In another unrelated column in the same former broadsheet, the always readable columnist Stephen Wright recounted the tale of the brief but vicious Eumeralla War in the lava lands of Victoria’s south-west. Here native clans, led by warriors with the anglicized names of Jupiter and Cocknose, put up stout resistance before being quickly wiped out by a force of the colony’s mounted police in 1844. Of course Tasmania’s own earlier Black War is well documented. This conflict and other factors decimated the original inhabitants. Along with the ‘convict stain’, our country’s frontier struggles have been neatly pushed under the carpet of our history for a very long time. The former now seems to be a badge of honour. The turmoil on the fringes of advancing white settlement, in contrast, although well recognised for much of this nation’s first century, disappeared from sight in the second. Reynolds has been largely instrumental in pulling this story of imperial war back into the nation’s consciousness, for all, in the third.

Reynolds first came to my attention as one of the talking heads in the illuminating SBS series  ‘First Australians’ – and he does indeed have a very fine head for television. His manner and mode of speech carries with it a certain gravitas indicating one would be foolish to doubt his views. He was equally impressive in the launch of ‘Forgotten War’ at a Hobart bookshop recently.

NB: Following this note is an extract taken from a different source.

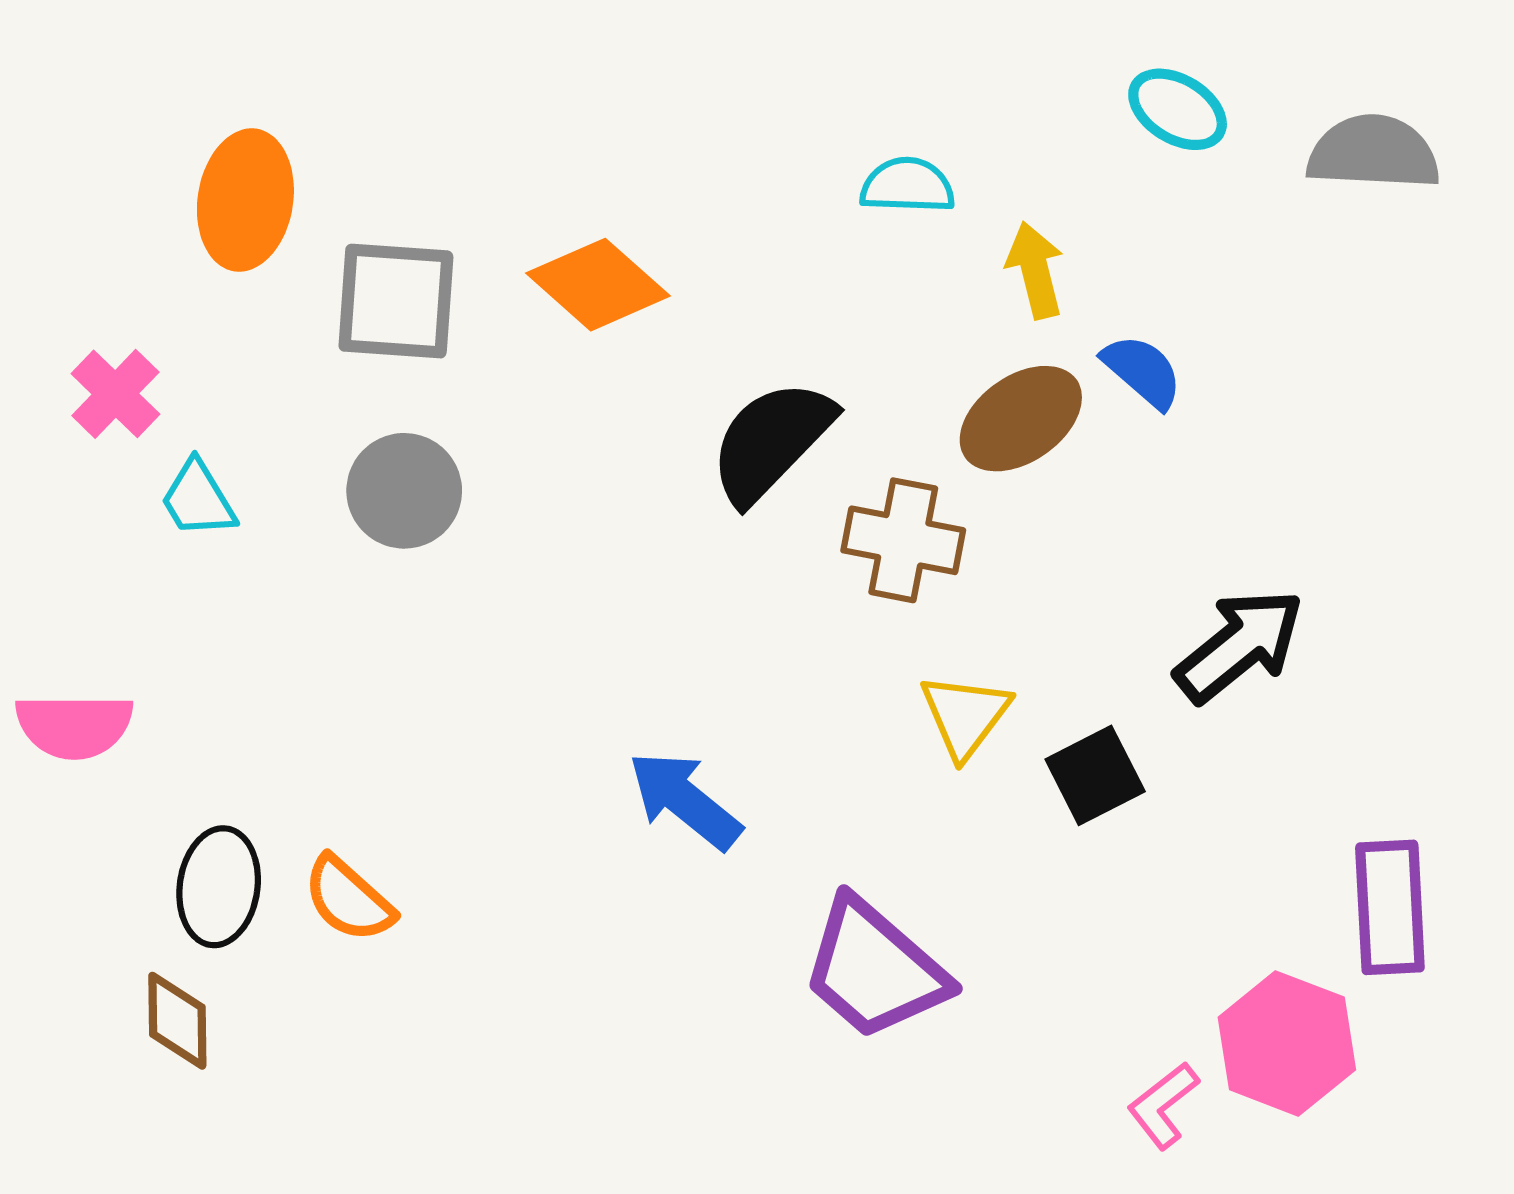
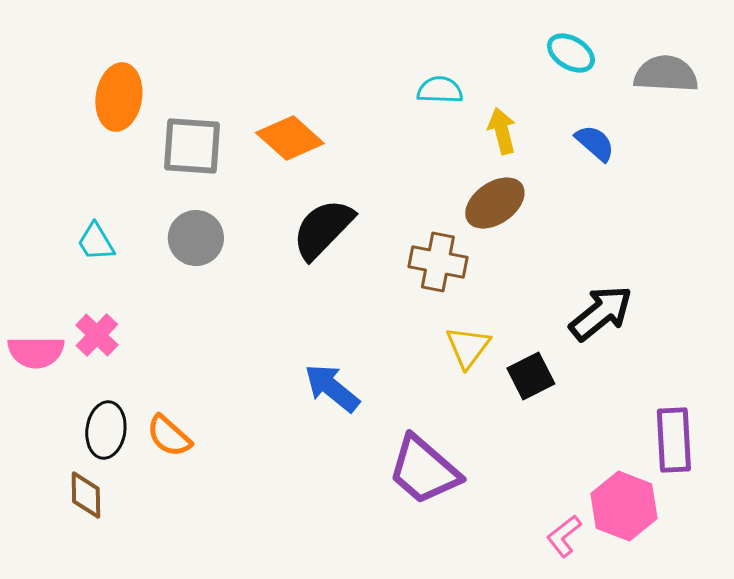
blue semicircle: (1142, 371) -> (595, 143), moved
pink cross: (115, 394) -> (97, 335), moved
black semicircle: (771, 441) -> (323, 229), moved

Looking back, when we tally the figures provided by notoriously unreliable contemporary sources for the amount of death and mayhem caused in the frontier war, the approximate number of twenty to thirty thousand casualties make these times the equivalent of the Indian Wars of Wild West notoriety. It seems that Australia did not miss out on a conflict in which an imperial power, with superior armaments, defeated and subjugated an indigenous people. The question Reynolds ponders is whether or not the combatants of the time actually regarded what was happening as ‘war’. Reynolds leaves us with little doubt that, from the colonial administration down, they did. He enlists much historical notation to prove his point. This was no quick victory though. In many areas the locals did not put away their spears and waddies easily; organising opposition to the invaders that lasted right through till the 1930’s, only twenty years before I entered the world. That is a sobering thought. No state or territory was spared. There has been a ‘great Australian silence’ on the matter, but now the ‘whispering in our hearts’ has been frog marched out into the open. We finally have made a start on putting these matters to right, but I doubt that in my lifetime names such as Pemulwuy, Mosquito and Jandamarra will be as venerated as those of Monash, Morshead and Blamey.

Australia is an unusual country in that it takes as ‘its coming of age’ a military defeat on a far away foreign shore, as well as its national day being the moment the country was invaded, leading to another defeat; that of our native peoples. In my view, neither event is something we should be inordinately proud of – but if one is seared into our collective consciousness, it is only right and proper that so should the other. Henry Reynolds is doing his bit to ensure that happens.